A German foundation has said it will no longer be awarding a prize for political thinking to a leading Russian-American journalist after criticizing as “unacceptable” a recent essay by the writer in which they made a comparison between Gaza and a Jewish ghetto in Nazi-occupied Europe.
I think Germany has actually accepted a lot more responsibility for the atrocities they’ve committed, compared to nearly every other European nation guilty of colonialism and genocide. I have British friends who were taught almost nothing about Britain’s colonial past in school, while every German has to learn about the Holocaust in school.
In a way I understand Germany’s reluctance to compare a Jewish ethnostate to Nazism, considering what they did to the Jews 80 years ago. But I think that comparison is completely justified and Germany should know better. Israel is an apartheid state, and Netanyahu is one Auschwitz away from being just like Hitler.
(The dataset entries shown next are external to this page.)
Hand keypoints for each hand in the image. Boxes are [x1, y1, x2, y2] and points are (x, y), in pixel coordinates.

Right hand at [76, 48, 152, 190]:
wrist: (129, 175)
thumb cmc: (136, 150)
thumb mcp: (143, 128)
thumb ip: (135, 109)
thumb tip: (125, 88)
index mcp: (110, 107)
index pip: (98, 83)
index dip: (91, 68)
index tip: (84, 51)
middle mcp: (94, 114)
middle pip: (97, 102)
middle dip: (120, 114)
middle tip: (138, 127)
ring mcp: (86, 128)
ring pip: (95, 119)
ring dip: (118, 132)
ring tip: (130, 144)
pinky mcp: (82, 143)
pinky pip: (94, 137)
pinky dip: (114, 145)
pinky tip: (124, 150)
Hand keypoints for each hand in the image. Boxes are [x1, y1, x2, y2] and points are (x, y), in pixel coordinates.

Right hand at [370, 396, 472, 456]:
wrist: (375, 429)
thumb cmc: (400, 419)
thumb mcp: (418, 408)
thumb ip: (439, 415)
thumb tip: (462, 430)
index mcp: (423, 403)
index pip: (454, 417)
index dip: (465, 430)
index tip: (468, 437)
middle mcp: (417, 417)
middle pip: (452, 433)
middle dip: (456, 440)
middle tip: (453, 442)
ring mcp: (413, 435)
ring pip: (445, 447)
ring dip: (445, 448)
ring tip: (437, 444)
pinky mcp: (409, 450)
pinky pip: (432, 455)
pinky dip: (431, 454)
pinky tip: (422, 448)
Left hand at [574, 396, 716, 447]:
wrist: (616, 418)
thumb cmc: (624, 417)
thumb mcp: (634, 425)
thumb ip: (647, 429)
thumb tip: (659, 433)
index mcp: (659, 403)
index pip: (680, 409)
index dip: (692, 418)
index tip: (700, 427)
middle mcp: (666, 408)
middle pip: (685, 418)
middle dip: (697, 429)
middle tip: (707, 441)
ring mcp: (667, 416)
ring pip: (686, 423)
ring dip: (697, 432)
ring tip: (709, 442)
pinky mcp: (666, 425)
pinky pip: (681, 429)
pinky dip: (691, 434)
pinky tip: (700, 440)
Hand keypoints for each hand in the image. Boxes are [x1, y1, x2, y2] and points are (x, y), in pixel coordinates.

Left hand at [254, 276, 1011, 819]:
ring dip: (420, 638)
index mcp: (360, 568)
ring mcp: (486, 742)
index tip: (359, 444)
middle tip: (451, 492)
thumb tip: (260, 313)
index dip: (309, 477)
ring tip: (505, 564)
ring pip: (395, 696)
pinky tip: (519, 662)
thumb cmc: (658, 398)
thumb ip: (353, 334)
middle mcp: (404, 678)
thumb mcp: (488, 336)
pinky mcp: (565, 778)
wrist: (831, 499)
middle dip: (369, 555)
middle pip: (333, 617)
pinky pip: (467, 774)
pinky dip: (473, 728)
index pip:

They did accept responsability, but in itself has no value if they cannot raise their voices against another genocide that is happening right now. Totally agree with the res you say.
It still has value if it stops then from committing another genocide themselves. But yeah, they could be doing a lot better.
Yeah, it is not. Defending who commits genocide is not what you’d call a “stop”.
Yeah I completely agree. They know better than anyone what fascism looks like, and the fact that they choose to do nothing is sickening.
The lesson learned doesn’t seem to have been that killing large numbers of people because of their etnicity is bad, but rather that killing large number of Jews for their etnicity is bad, but doing it to members of other etnic groups who are still seen as untermenschen is fine.
Basically (and forgive me the racist terminology but I think is representative) they’ve just reclassified Jews as “whites, like us” and carried on approving violent racism against those they see as “not like us”.
Fascism might have been kicked out of Germany, but it seems to never have left the hearts of the German elites and many of its people.